* _Data_:
====
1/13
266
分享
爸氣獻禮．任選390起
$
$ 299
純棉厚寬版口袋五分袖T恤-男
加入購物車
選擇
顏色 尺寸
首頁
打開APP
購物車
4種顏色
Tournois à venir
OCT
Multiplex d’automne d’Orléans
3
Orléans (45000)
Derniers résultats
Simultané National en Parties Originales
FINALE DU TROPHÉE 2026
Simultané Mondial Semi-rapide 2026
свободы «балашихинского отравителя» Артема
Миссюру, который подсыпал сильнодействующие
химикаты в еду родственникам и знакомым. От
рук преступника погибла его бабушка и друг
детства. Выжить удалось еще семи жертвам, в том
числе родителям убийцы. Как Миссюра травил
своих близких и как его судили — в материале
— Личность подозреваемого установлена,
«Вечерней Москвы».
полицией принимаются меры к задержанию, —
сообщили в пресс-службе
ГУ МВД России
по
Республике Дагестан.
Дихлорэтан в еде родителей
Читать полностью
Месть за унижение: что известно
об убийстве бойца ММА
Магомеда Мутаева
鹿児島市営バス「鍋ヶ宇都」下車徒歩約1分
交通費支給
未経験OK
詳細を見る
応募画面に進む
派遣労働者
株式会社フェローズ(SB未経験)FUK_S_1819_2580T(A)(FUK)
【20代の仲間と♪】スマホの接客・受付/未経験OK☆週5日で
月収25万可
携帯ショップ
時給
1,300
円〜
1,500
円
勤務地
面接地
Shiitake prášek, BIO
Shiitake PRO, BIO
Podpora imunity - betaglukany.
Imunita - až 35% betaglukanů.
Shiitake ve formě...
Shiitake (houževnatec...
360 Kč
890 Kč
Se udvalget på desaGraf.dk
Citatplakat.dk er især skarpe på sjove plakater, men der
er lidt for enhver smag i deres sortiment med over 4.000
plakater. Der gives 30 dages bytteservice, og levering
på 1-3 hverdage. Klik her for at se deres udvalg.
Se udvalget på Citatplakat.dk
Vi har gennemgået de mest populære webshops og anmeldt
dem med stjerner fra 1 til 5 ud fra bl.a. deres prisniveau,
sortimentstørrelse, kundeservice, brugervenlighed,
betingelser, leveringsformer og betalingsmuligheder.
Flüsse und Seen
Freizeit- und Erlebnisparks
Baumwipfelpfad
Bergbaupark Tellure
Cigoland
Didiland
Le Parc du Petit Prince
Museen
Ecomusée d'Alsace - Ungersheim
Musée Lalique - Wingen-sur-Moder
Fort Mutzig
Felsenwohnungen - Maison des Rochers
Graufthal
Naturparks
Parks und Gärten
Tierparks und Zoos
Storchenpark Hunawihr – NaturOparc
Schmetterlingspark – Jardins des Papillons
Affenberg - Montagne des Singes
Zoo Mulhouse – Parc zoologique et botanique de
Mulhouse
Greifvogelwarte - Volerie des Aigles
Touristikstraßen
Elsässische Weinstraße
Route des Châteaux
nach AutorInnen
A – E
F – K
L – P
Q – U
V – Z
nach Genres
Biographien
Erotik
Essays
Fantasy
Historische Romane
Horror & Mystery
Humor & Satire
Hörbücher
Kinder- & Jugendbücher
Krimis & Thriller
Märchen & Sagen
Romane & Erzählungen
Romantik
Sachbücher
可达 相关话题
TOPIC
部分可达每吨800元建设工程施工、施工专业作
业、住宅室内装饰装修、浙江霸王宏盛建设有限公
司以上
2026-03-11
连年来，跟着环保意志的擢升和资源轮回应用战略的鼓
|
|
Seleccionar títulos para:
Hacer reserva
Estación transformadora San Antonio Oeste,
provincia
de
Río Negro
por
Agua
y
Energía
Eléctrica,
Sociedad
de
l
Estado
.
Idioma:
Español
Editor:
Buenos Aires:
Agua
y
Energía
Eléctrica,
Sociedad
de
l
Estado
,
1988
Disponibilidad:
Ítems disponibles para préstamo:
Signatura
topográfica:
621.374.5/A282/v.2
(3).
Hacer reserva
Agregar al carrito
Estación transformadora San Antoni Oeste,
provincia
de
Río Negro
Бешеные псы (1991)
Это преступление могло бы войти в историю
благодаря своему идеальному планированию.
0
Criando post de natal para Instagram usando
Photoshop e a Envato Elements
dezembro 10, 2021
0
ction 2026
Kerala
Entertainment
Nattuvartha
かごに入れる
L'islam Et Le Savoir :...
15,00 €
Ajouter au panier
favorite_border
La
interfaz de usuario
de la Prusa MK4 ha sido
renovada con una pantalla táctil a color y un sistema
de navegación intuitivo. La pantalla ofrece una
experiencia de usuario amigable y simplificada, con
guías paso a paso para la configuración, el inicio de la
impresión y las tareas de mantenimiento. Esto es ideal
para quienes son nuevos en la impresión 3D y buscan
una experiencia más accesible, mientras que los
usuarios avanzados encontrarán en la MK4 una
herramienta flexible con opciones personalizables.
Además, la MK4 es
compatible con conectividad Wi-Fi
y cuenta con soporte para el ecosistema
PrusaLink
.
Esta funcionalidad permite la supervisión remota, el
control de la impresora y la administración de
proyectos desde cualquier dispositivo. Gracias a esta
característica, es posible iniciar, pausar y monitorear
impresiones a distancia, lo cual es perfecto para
====
* _Work instructions_:
Copy exactly, and only, the lines from the line that contains "Criando post de natal para Instagram usando" through the end of the data above.

* _Solution below_:
Criando post de natal para Instagram usando
Photoshop e a Envato Elements
dezembro 10, 2021
0
ction 2026
Kerala
Entertainment
Nattuvartha
かごに入れる
L'islam Et Le Savoir :...
15,00 €
Ajouter au panier
favorite_border
La
interfaz de usuario
de la Prusa MK4 ha sido
renovada con una pantalla táctil a color y un sistema
de navegación intuitivo. La pantalla ofrece una
experiencia de usuario amigable y simplificada, con
guías paso a paso para la configuración, el inicio de la
impresión y las tareas de mantenimiento. Esto es ideal
para quienes son nuevos en la impresión 3D y buscan
una experiencia más accesible, mientras que los
usuarios avanzados encontrarán en la MK4 una
herramienta flexible con opciones personalizables.
Además, la MK4 es
compatible con conectividad Wi-Fi
y cuenta con soporte para el ecosistema
PrusaLink
.
Esta funcionalidad permite la supervisión remota, el
control de la impresora y la administración de
proyectos desde cualquier dispositivo. Gracias a esta
característica, es posible iniciar, pausar y monitorear
impresiones a distancia, lo cual es perfecto para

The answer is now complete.